PROBLEM »
Decide whether each statement below agrees with the text on the Chancellor's funding and money-supply measures, answering yes or no and quoting the words of the text that decide it. 1. The monitoring range for annual growth in M4 was widened to 3-9 per cent. 2. The Chancellor raised the desired range for growth in M0. 3. M4 grew by 4.5 per cent in the year to January.

TEXT »
His decision to ease the 'full fund' rule means in effect that the Government has decided to borrow from the banks to help finance the excess of public spending over tax revenue. At present, the Treasury is committed to funding the deficit by selling bonds to individuals and institutions only.

Mr Lamont said that from now on purchases or sales of gilts by banks and building societies would count as funding or reducing the financing of the PSBR.

He made it clear that the measure would ease pressures on the financial markets, which are expected to finance the swelling PSBR. The Chancellor also hoped the decision might lead to a strengthening in the growth of broad money supply M4 - chiefly cash and bank accounts.

The Chancellor also widened the 'monitoring range' for annual growth in M4 to 3-9 per cent for the rest of the Parliament from the 4-8 per cent range for this financial year set in the Autumn Statement. M4 grew by 3.2 per cent in the year to January, so this shift in the monetary goalposts brings M4 growth within its desired range.

The Treasury said M4 had been depressed by low growth in bank lending to individuals late last year. The widening in the range was justified by the longer period to which it now applied.

The Chancellor also downgraded the importance of growth in the narrow money supply measure M0 - cash and banks' balances at the Bank of England - as a guide to potential inflationary pressures. M0, like M4, now has a 'monitoring range' rather than a 'target range'.

The Chancellor left the desired range for growth in M0 at zero to 4 per cent, despite it rising by 4.5 per cent in the year to February. He said M0 might well rise above the ceiling for a while, but 'should fall back in the medium term'.

The Red Book said that if either M0 or M4 were outside its monitoring range this would be 'a cause for concern'.

The widely expected decision to ease the full-fund rule follows mounting concern that the Treasury might face problems in financing the largely recession-induced explosive growth in borrowing without driving up long- term interest rates.

Under the full-fund rule, the Government obliged itself to finance the full amount of the PSBR, together with any maturing gilt-edged stock and any changes in foreign exchange reserves, by sales of gilts to the private sector.

DATA EXCERPTS »

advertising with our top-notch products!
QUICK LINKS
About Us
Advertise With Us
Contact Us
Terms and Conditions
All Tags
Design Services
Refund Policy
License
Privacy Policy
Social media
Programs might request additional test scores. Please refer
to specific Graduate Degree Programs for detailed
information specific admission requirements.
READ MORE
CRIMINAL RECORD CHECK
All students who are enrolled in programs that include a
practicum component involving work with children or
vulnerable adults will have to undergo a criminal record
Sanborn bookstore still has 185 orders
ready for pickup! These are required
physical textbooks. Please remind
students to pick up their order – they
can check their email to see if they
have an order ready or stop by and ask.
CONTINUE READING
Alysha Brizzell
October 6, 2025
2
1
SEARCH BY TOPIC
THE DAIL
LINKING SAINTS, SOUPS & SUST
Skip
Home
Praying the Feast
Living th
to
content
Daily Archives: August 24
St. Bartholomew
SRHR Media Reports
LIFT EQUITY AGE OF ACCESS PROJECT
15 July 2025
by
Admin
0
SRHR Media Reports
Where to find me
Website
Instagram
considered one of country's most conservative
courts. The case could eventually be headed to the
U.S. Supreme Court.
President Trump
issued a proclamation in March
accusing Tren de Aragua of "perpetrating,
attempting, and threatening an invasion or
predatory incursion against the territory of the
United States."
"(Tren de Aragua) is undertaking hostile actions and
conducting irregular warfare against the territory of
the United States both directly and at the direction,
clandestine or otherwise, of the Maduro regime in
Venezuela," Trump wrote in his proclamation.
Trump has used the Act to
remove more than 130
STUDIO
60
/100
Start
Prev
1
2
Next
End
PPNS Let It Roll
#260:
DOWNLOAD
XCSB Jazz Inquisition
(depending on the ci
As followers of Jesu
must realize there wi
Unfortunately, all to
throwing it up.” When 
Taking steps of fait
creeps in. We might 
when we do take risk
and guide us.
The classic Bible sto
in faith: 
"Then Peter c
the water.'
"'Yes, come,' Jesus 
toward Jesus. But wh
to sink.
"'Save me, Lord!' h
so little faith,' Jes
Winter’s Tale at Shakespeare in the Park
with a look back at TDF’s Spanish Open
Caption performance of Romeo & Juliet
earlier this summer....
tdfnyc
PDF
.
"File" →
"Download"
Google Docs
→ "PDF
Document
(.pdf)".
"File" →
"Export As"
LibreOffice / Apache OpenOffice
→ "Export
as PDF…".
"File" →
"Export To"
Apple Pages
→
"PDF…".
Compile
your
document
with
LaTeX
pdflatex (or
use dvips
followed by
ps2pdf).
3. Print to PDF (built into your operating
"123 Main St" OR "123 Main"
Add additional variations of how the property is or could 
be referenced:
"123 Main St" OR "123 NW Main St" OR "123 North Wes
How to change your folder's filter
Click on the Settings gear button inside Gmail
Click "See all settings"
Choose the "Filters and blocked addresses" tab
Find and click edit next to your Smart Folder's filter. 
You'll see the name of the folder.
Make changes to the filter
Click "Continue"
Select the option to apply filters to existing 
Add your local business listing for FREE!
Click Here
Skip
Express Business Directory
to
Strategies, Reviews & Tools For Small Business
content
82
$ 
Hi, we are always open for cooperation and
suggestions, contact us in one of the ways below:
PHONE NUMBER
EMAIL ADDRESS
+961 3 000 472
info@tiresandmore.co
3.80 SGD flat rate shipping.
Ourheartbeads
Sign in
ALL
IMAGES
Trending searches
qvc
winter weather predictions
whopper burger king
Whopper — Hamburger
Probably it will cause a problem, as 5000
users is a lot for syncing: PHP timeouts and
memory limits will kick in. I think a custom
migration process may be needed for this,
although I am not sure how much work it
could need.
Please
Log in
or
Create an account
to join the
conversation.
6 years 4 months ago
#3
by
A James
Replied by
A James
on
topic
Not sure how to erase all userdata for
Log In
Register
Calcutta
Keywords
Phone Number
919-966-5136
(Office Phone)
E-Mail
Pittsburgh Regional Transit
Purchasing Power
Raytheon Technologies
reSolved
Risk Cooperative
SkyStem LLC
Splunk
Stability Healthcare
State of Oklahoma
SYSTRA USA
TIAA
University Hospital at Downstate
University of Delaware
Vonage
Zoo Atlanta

YOUR RESPONSE »
1. Yes: "The Chancellor also widened the 'monitoring range' for annual growth in M4 to 3-9 per cent for the rest of the Parliament"
2. No: "The Chancellor left the desired range for growth in M0 at zero to 4 per cent"
3. No: "M4 grew by 3.2 per cent in the year to January"